EXTRACTED RECORDS below:

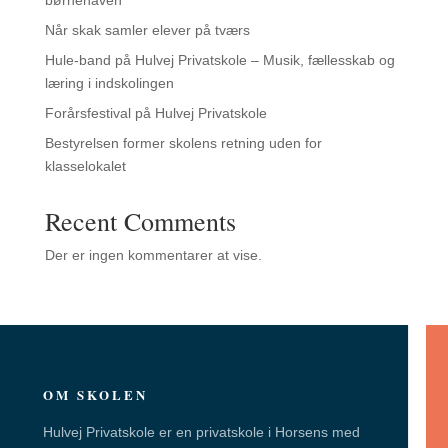
Når skak samler elever på tværs
Hule-band på Hulvej Privatskole – Musik, fællesskab og
læring i indskolingen
Forårsfestival på Hulvej Privatskole
Bestyrelsen former skolens retning uden for
klasselokalet
Recent Comments
Der er ingen kommentarer at vise.
OM SKOLEN
Hulvej Privatskole er en privatskole i Horsens med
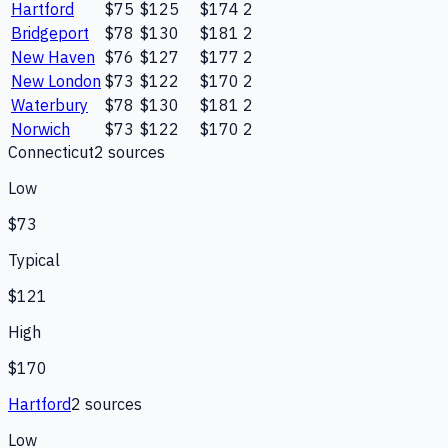
Hartford
$75
$125
$174
2
Bridgeport
$78
$130
$181
2
New Haven
$76
$127
$177
2
New London
$73
$122
$170
2
Waterbury
$78
$130
$181
2
Norwich
$73
$122
$170
2
Connecticut
2
source
s
Low
$73
Typical
$121
High
$170
Hartford
2
source
s
Low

End of EXTRACTED RECORDS.

* [EXERCISE DETAILS]: An answer is complete only when it holds every line above containing the string "Hulvej".

* [RESULT FOR THIS EXERCISE]:
Hule-band på Hulvej Privatskole – Musik, fællesskab og
Forårsfestival på Hulvej Privatskole
Hulvej Privatskole er en privatskole i Horsens med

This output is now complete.